Segment Start: DATA EXTRACTS

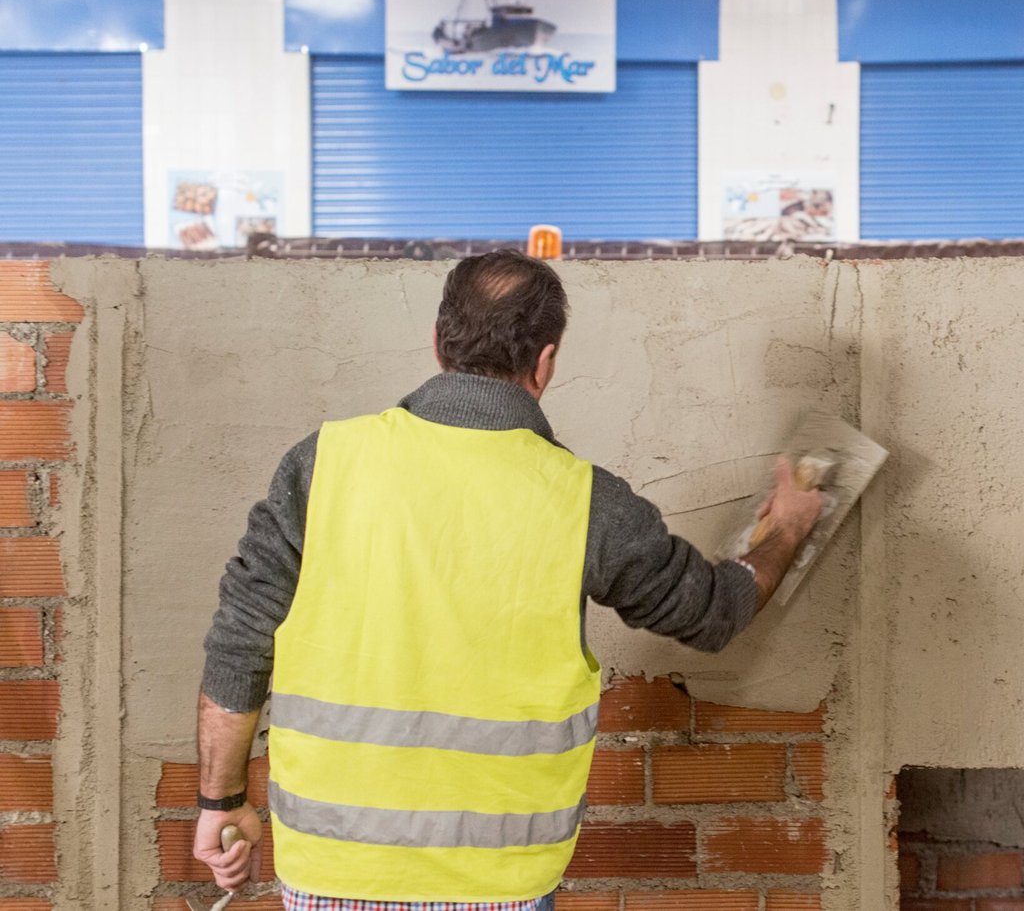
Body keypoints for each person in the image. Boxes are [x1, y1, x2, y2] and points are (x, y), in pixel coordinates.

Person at [190, 249, 824, 910]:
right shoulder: (585, 501)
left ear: (438, 343)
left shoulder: (322, 465)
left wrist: (220, 801)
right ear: (545, 363)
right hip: (499, 886)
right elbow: (715, 610)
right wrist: (786, 528)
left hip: (332, 870)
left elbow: (238, 644)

Segment End: DATA EXTRACTS

EXERCISE
Go through the entries and copy every line that has "right".

SOLUTION FOR THIS TASK
right shoulder: (585, 501)
right ear: (545, 363)
right hip: (499, 886)
right elbow: (715, 610)
right wrist: (786, 528)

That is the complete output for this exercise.